ACTIVITY 1:
Format the records as a numbered list, from the line containing "temperature" through the end of the records, inclusive. Omit blank lines and the pictures.

TEXT:
┌──

Mailing List Archives
Authenticated access
|
|
|
[Date Prev][Date Next][Thread Prev][Thread Next][Date Index][Thread Index]
Re: [HTCondor-users] Getting DAG node to fail on file transfer error
- Date: Tue, 04 Nov 2014 19:55:28 +0000
- From: Brian Candler <b.candler@xxxxxxxxx>
- Subject: Re: [HTCondor-users] Getting DAG node to fail on file transfer error
On 03/11/2014 16:14, R. Kent Wenger wrote:
Yes, getting the job to fail instead of going on hold is totally
independent of whether the job is part of a DAG or not. So, you need
to add an appropriate periodic_remove expression to your submit file(s).
Thank you. DAGman will see the job status as failed, presumably.
What attribute should I look for if I want to remove *all* held jobs?
i.e. what's the right classAd attribute to look for to identify a job as
being held?
By experiment, a manually-held job has
HoldReason = "via condor_hold (by user brian)"
HoldReasonCode = 1
PeriodicHold = false
NumSystemHolds = 0
HoldReasonSubCode = 0
OnExitHold = false
and when subsequently released:
OnExitHold = false
LastHoldReasonSubCode = 0
LastHoldReasonCode = 1
NumSystemHolds = 0
PeriodicHold = false
LastHoldReason = "via condor_hold (by user brian)"
So maybe:
periodic_remove = HoldReasonCode =!= UNDEFINED
?
It seems to work: the downside is that the hold reason is lost (I just
get ULOG_JOB_ABORTED in dagman.out)
Regards,
Brian.

└──

ACTIVITY 2:
In the HTCondor mailing list post, what does the writer get in dagman.out after removing held jobs with the periodic_remove expression?

RECORDS FOR THE TASK:
┌──

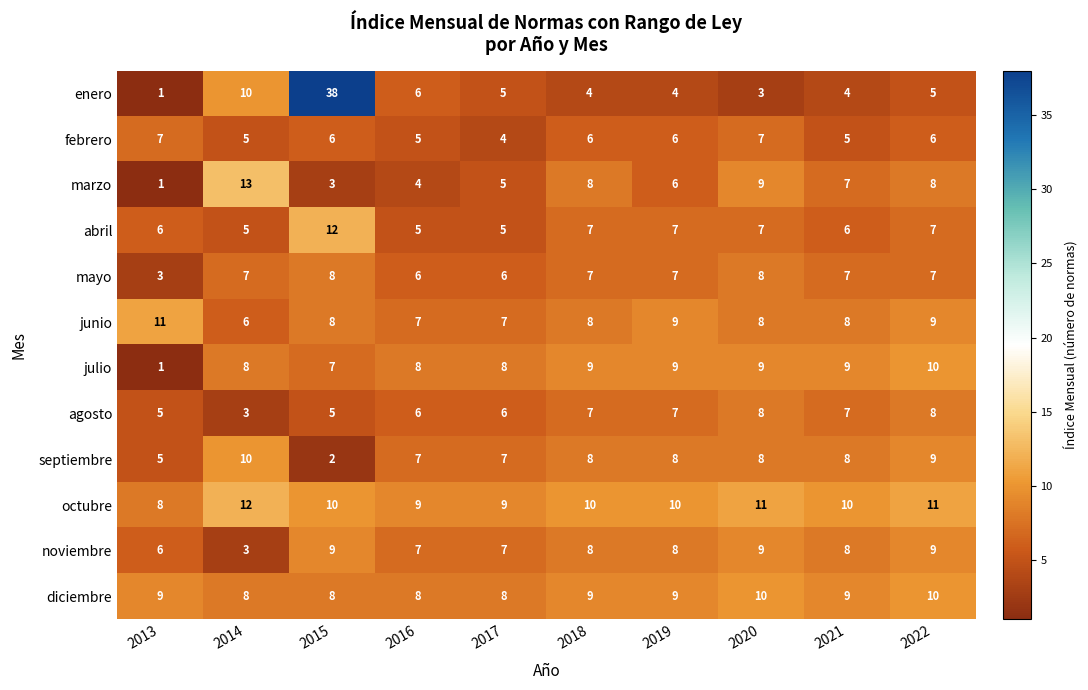

Between 2014 and 2015, which series saw the biggest shift?

enero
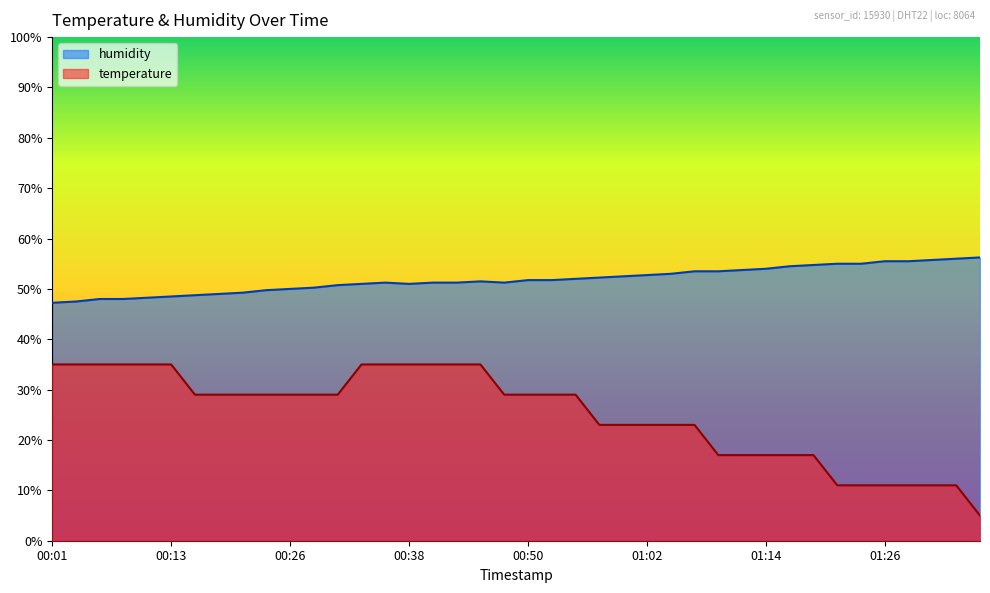

Between 00:16 and 00:33, which series saw the biggest shift?

temperature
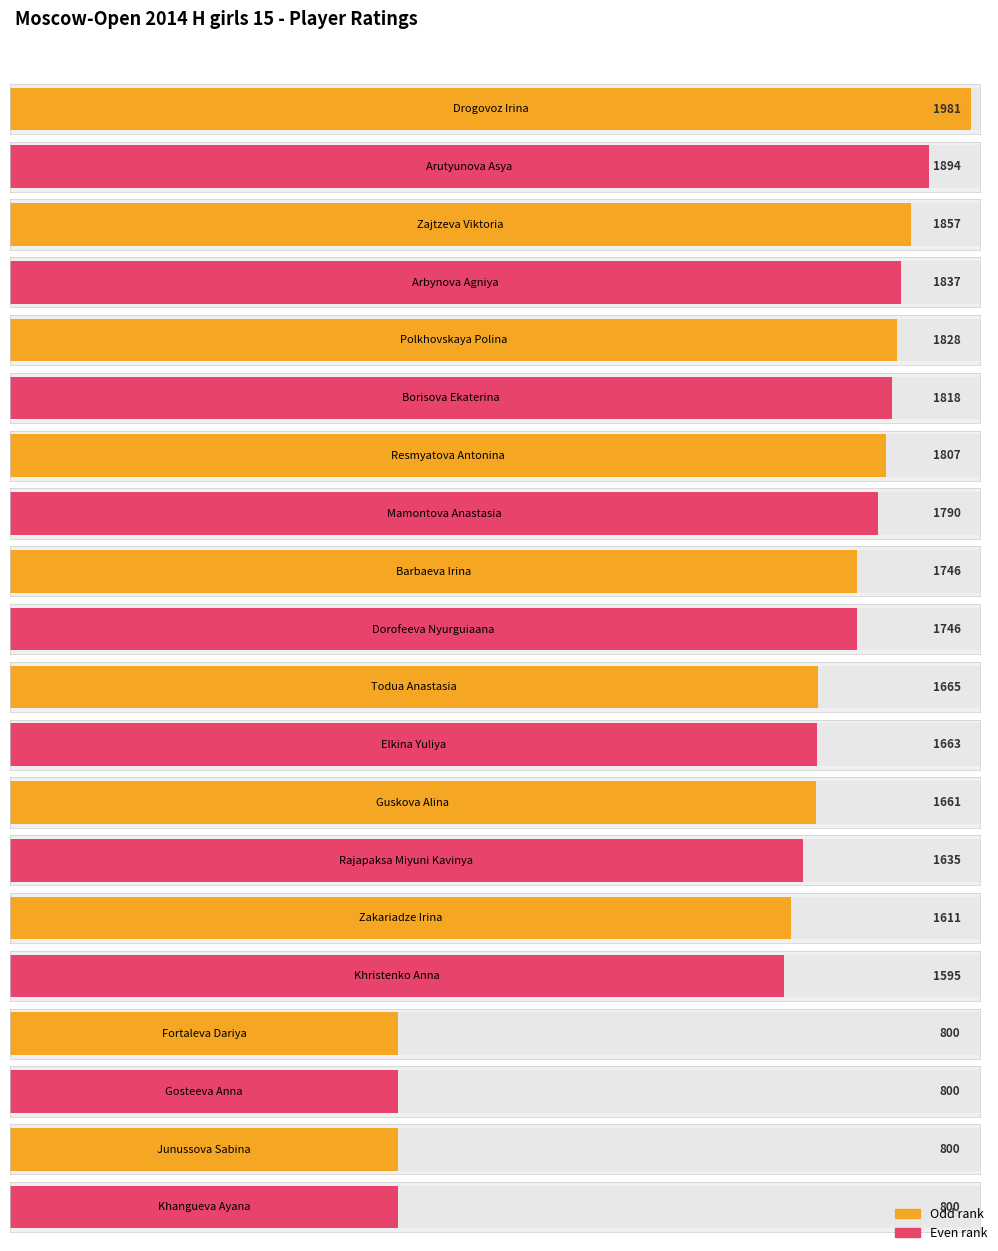

Which has a higher value, Mamontova Anastasia or Gosteeva Anna?

Mamontova Anastasia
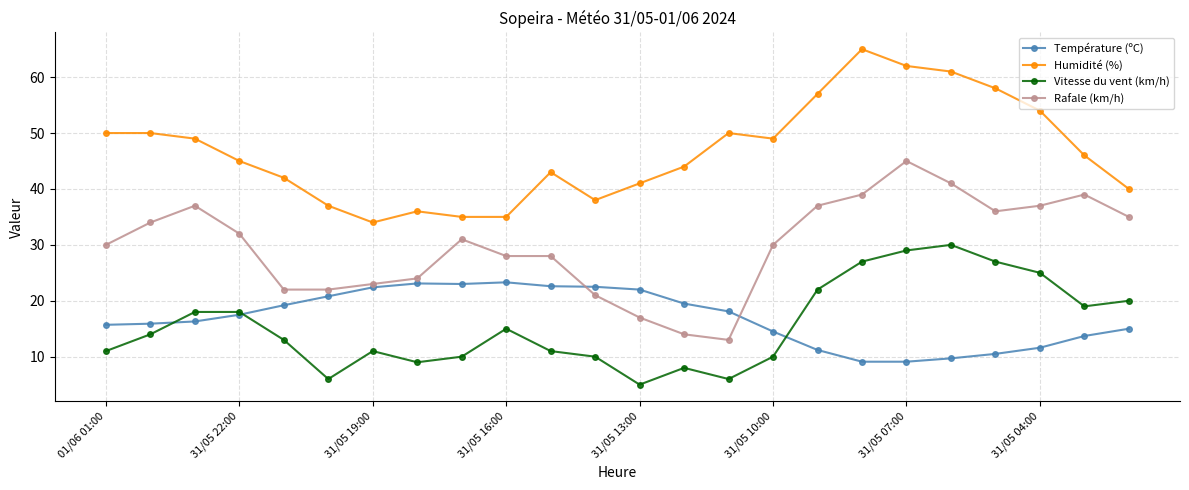

Count the number of categories in the chart.

24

└──

FINAL ANSWER 1:
1. temperature
2. Which has a higher value, Mamontova Anastasia or Gosteeva Anna?
3. Mamontova Anastasia
4. Count the number of categories in the chart.
5. 24

FINAL ANSWER 2:
ULOG_JOB_ABORTED